• Supplied passage:
____________________

237    The applicant submitted that this conduct involved the making of representations to the effect that the respondents’ goods and/or services are provided by the applicant, are associated with the applicant and its goods and services, or are otherwise endorsed, approved, licensed, authorised or sponsored by the applicant. It is indisputable that if any such representation were made, it would have been misleading or deceptive or likely to mislead or deceive. The submission was based on the following premises.

238    First, having regard to the applicant’s reputation, there is at least a real and not remote possibility that some consumers will think that the two businesses are in some way connected.

239    Second, the respondents have deliberately appropriated parts of the applicant’s trade marks and branding.

240    Third, the respective parties are in the same business, selling the same goods to the same class of consumers using the same theme (such as pop-ups and secret menus) and very similar names, trade marks, and branding.

241    In these circumstances, the applicant submitted that it is highly likely that at least a not insignificant number of persons who know of IN-N-OUT BURGER and were exposed to the respondent’s conduct would be misled into believing that the respondents’ goods and/or services were provided by the applicant, or at the very least, were somehow associated with IN-N-OUT BURGER (such as an IN-N-OUT BURGER approved, authorised or endorsed “down under” spin-off or Australian version of IN-N-OUT BURGER).

242    For the most part, the applicant’s submissions should be accepted.

243    The respondents highlighted the different exteriors of the respective parties’ restaurants. In this instance they compared a photograph of the entrance to the pop-up with the vastly different appearance of the applicant’s restaurant in Anaheim Hills, California:

244    But this is a false comparison. The true comparison should be between the respective pop-ups and that was one the respondents did not undertake.

245    In any event, I do not consider the differences in the appearances of the exterior of the applicant’s permanent restaurants and the respondents’ pop-up at the Sir John Young Hotel to be relevant, particularly since the evidence is that the applicant established pop-up restaurants in other venues, including bars, which bear no resemblance to the exteriors of the applicant’s permanent restaurants.

____________________

• Dataset extract:
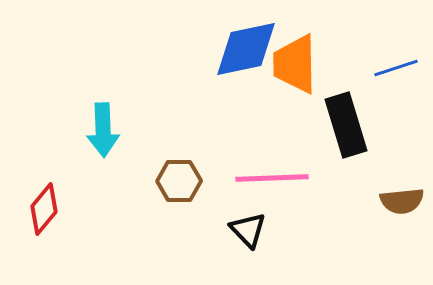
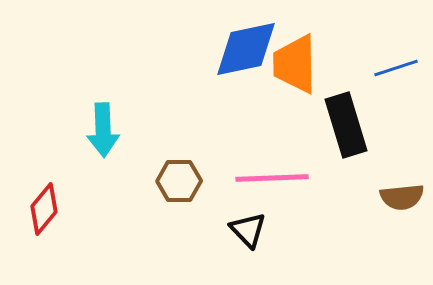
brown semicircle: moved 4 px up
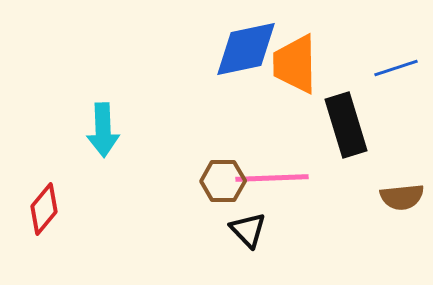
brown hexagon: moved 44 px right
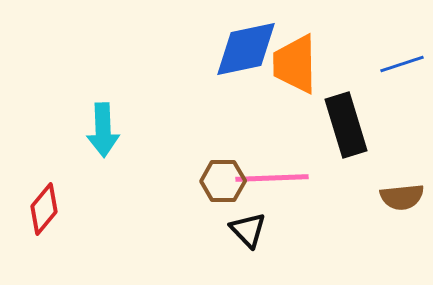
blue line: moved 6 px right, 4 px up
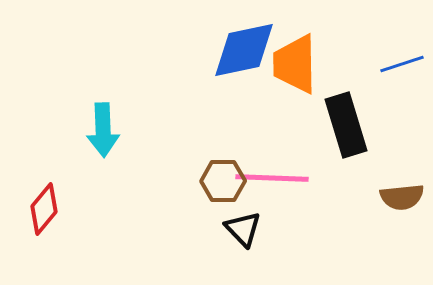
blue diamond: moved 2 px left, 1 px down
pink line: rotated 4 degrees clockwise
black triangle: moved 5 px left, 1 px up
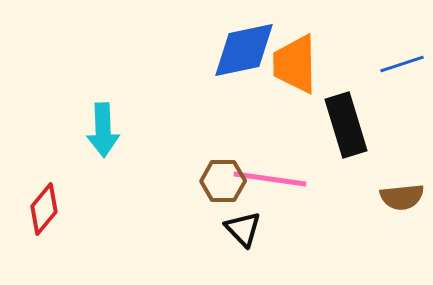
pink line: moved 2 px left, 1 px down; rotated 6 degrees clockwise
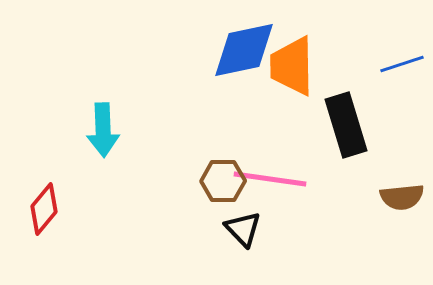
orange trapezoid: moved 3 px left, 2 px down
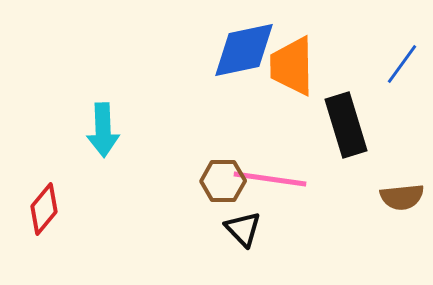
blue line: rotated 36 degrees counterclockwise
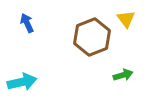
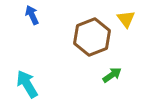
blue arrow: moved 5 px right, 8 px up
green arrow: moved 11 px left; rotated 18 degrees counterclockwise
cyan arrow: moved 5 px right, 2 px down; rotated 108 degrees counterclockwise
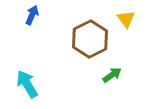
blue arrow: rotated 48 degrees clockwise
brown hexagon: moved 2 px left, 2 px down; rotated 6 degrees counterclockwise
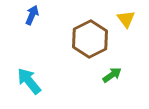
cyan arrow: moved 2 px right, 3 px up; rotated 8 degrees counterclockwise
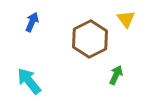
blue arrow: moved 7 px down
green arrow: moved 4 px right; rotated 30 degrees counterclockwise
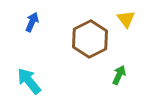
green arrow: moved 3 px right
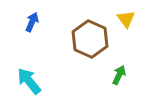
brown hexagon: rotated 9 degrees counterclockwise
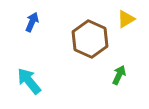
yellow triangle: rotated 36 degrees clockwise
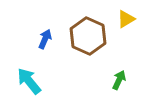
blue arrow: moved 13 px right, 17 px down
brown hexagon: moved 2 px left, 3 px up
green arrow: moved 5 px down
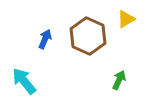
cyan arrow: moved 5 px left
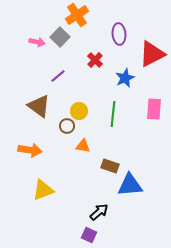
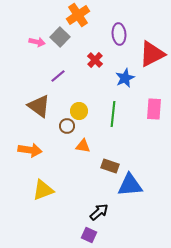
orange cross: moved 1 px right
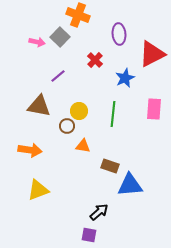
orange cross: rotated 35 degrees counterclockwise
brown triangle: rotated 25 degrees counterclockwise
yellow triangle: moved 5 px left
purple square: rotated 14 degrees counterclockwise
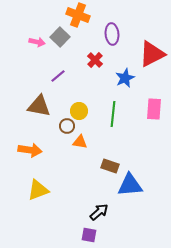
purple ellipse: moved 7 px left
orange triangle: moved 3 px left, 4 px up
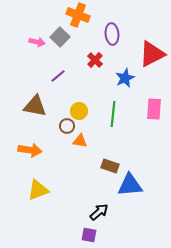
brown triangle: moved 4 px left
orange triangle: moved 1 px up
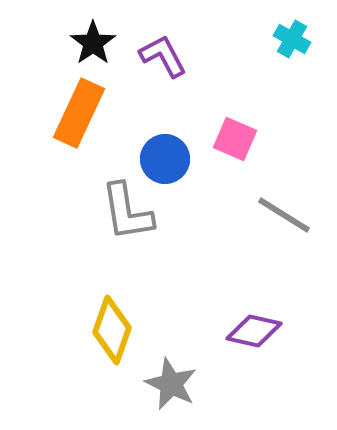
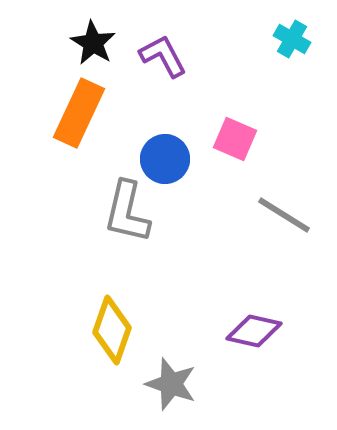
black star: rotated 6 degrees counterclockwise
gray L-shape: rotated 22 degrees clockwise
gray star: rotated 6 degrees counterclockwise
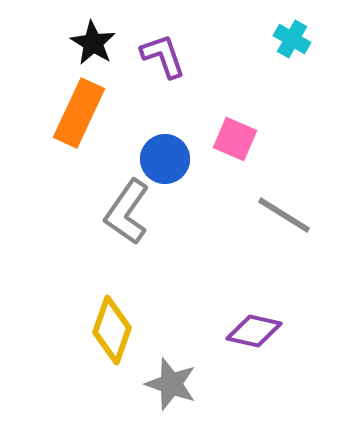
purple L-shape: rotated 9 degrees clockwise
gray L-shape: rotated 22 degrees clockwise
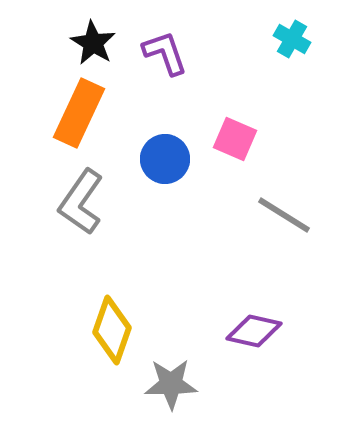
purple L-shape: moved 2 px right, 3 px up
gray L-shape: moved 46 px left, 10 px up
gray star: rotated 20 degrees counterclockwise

____________________

• Goal of the exercise:
Carry on the judgment excerpt on the trade mark dispute from its last paragraph. The records were drawn from a separate source and bear no relation to the judgment excerpt.

• Output for this exercise:
246    I accept that the use of red and yellow is not unique to the applicant and that a number of businesses in the fast food industry, including burger restaurants, deploy those colours. Annexed to Ms Gleeson’s first affidavit was a blog on branding from a UK website written by a colour and design consultant, which was admitted without objection. In it the consultant expressed the following opinion:

Looking at the positive psychology qualities of red & yellow in relation to the fast food industry, red triggers stimulation, appetite, hunger, it attracts attention. Yellow triggers feelings of happiness and friendliness.

When you combine red and yellow it’s about speed, quickness. In, eat and out again …

247    The consultant cited the examples of Kentucky Fried Chicken, McDonald’s, Burger King, and IN-N-OUT. Ms Gleeson’s evidence also referenced Hungry Jacks.

248    For this reason I would not put any weight on the respondents’ use per se of red and yellow. What is significant, however, is that Messrs Kagan and Saliba chose to use those colours in precisely the same way as the applicant’s colours were used: red letters for the name and a bent yellow arrow either similarly positioned to the applicant’s yellow arrow in its logo or, in the case of the exterior neon sign, enclosed in a thin red border. There was a real prospect that the use of these features in this way would suggest to consumers with an imperfect recollection of the applicant’s signs that the two businesses were at least related and reinforce the impression created by the use of -N-OUT” in the name of the respondents’ business. I have little doubt that this was the intention of Messrs Kagan and Saliba.

249    It is true, as the respondents submitted, that the interior of the DOWN-N-OUT pop-up bore little resemblance to any of the applicant’s restaurants, including the applicant’s pop-ups. Such evidence as there is of the applicant’s pop-ups in Australia shows that they featured the same colour scheme used throughout their fixed restaurants in the pop-ups. For example, the evidence shows that the applicant’s staff wore white shirts featuring the INO logo and white trousers, red aprons, and white paper hats or red caps both also emblazoned with the same trade mark. The evidence indicates that at all relevant times the applicants used paper cups, cartons, paper bags, tray liners, and wallpaper featuring designs of recurring red palm trees. There is no evidence to indicate that the respondents used any such or similar design on their corresponding items or at all. Inside the applicant’s pop-ups, there were also large white banners bearing its signature slogan “Quality you can taste”, which also appeared in all its Australian advertisements, and in prominent neon signs in its fixed restaurants. The evidence does not indicate that any similar slogan was used by the respondents.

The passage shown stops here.